__Your goal__:
An exact copy of the listing below is needed, with no pictures in it.

__Entries shown__:
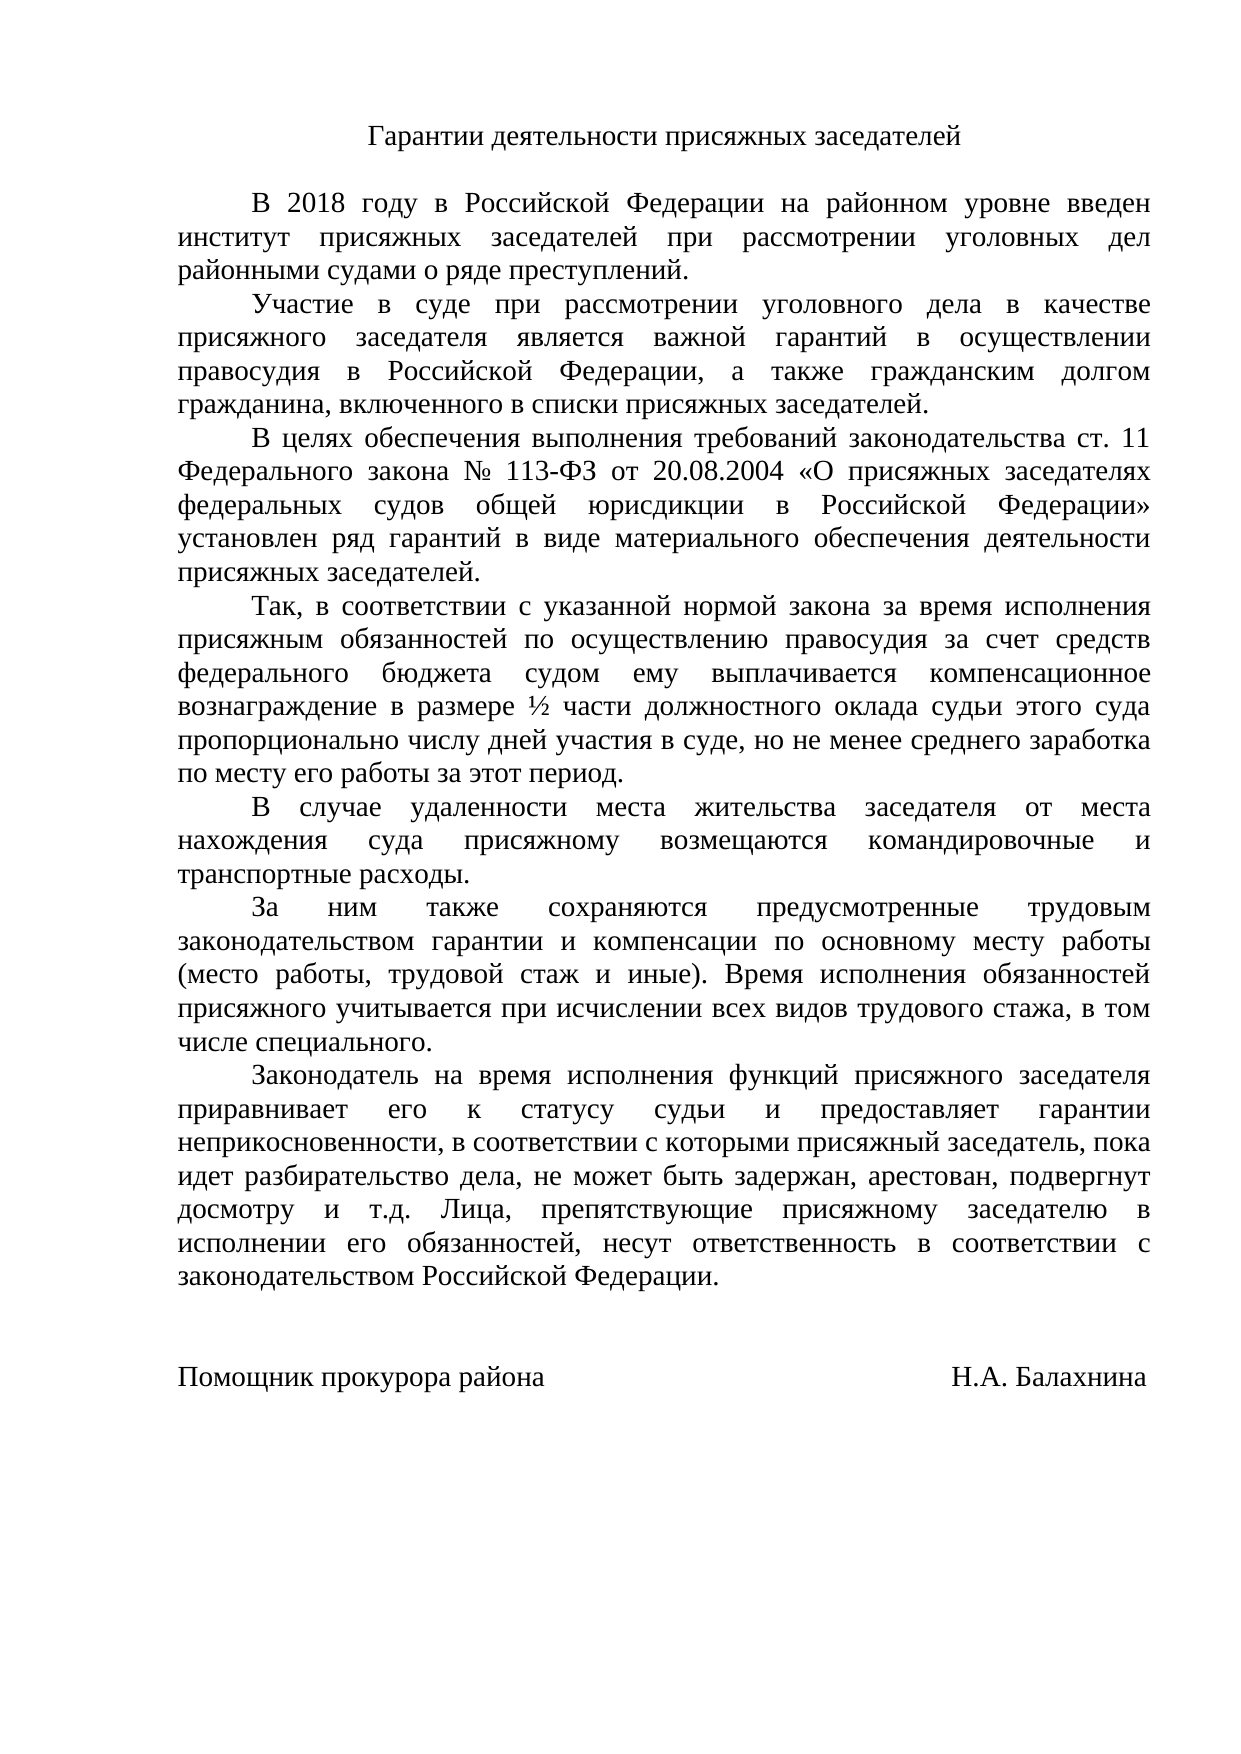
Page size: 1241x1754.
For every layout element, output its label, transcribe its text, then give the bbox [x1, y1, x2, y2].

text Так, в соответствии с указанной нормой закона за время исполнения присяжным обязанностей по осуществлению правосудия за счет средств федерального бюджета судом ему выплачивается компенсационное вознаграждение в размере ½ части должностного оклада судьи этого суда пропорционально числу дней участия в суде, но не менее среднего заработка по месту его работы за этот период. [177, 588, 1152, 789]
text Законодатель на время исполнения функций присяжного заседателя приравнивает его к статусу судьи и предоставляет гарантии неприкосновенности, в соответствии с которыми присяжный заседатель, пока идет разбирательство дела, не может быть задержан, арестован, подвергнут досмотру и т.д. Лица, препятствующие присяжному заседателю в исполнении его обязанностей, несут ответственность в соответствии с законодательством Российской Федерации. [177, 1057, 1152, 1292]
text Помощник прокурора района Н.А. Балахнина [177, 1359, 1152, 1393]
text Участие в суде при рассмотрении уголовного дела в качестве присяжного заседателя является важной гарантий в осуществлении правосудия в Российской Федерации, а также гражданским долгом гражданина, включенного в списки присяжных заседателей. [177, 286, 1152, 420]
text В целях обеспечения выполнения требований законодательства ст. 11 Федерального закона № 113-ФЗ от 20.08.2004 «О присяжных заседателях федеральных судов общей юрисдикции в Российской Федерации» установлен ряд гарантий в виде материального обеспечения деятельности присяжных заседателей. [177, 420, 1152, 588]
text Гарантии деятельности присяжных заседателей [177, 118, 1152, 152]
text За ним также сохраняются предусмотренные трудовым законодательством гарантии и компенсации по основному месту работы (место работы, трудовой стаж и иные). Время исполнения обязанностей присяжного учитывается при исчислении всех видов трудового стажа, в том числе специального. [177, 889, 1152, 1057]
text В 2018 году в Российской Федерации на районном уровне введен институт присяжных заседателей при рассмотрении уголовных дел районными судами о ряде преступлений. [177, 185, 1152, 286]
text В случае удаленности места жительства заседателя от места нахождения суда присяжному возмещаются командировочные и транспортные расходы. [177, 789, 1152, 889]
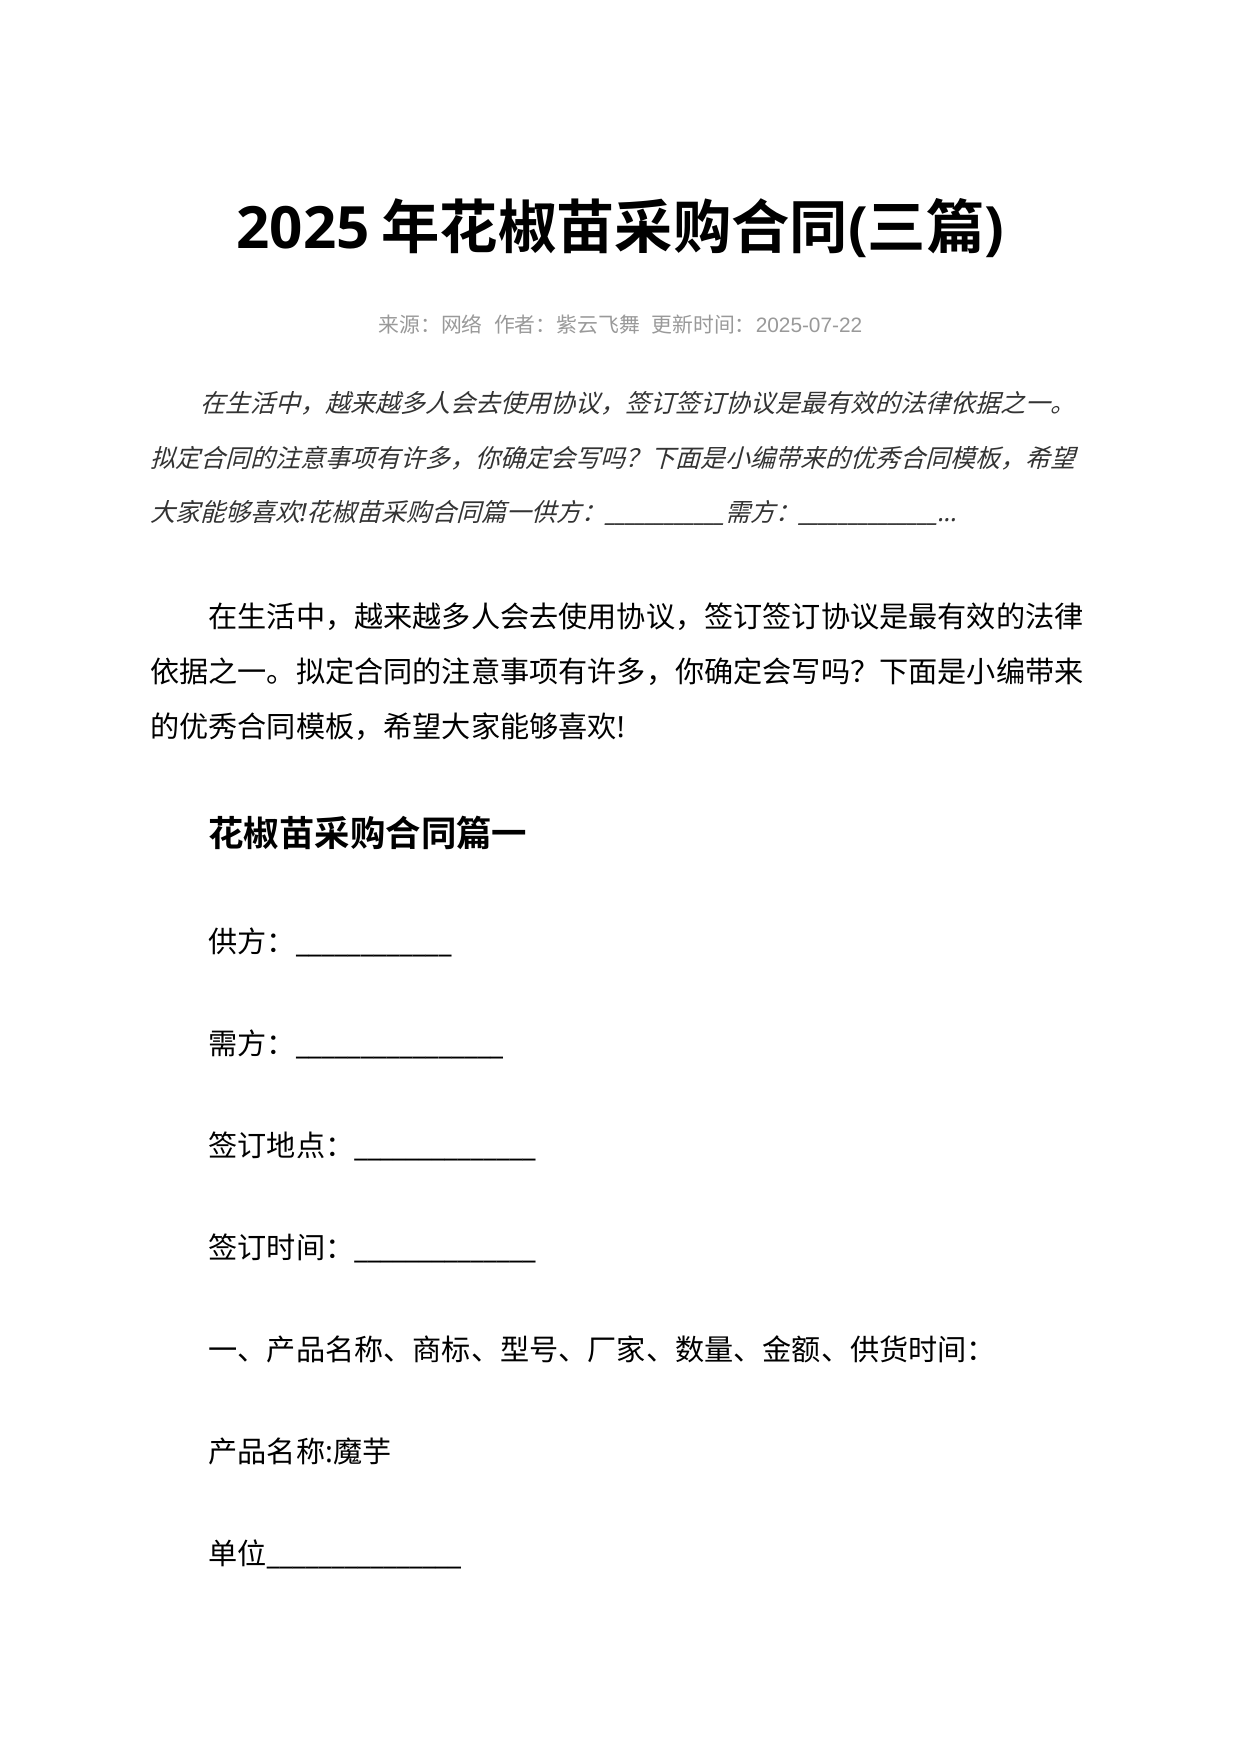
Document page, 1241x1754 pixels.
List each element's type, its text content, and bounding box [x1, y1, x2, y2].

__Your solution__:
Page size: 1241x1754.
For every layout element, output its label, transcribe its text, then give the bbox [x1, y1, x2, y2].

text Так, в соответствии с указанной нормой закона за время исполнения присяжным обязанностей по осуществлению правосудия за счет средств федерального бюджета судом ему выплачивается компенсационное вознаграждение в размере ½ части должностного оклада судьи этого суда пропорционально числу дней участия в суде, но не менее среднего заработка по месту его работы за этот период. [177, 588, 1152, 789]
text Законодатель на время исполнения функций присяжного заседателя приравнивает его к статусу судьи и предоставляет гарантии неприкосновенности, в соответствии с которыми присяжный заседатель, пока идет разбирательство дела, не может быть задержан, арестован, подвергнут досмотру и т.д. Лица, препятствующие присяжному заседателю в исполнении его обязанностей, несут ответственность в соответствии с законодательством Российской Федерации. [177, 1057, 1152, 1292]
text Помощник прокурора района Н.А. Балахнина [177, 1359, 1152, 1393]
text Участие в суде при рассмотрении уголовного дела в качестве присяжного заседателя является важной гарантий в осуществлении правосудия в Российской Федерации, а также гражданским долгом гражданина, включенного в списки присяжных заседателей. [177, 286, 1152, 420]
text В целях обеспечения выполнения требований законодательства ст. 11 Федерального закона № 113-ФЗ от 20.08.2004 «О присяжных заседателях федеральных судов общей юрисдикции в Российской Федерации» установлен ряд гарантий в виде материального обеспечения деятельности присяжных заседателей. [177, 420, 1152, 588]
text Гарантии деятельности присяжных заседателей [177, 118, 1152, 152]
text За ним также сохраняются предусмотренные трудовым законодательством гарантии и компенсации по основному месту работы (место работы, трудовой стаж и иные). Время исполнения обязанностей присяжного учитывается при исчислении всех видов трудового стажа, в том числе специального. [177, 889, 1152, 1057]
text В 2018 году в Российской Федерации на районном уровне введен институт присяжных заседателей при рассмотрении уголовных дел районными судами о ряде преступлений. [177, 185, 1152, 286]
text В случае удаленности места жительства заседателя от места нахождения суда присяжному возмещаются командировочные и транспортные расходы. [177, 789, 1152, 889]
Document page, 1241x1754 pixels.
List each element's type, its text content, and bounding box [x1, y1, x2, y2].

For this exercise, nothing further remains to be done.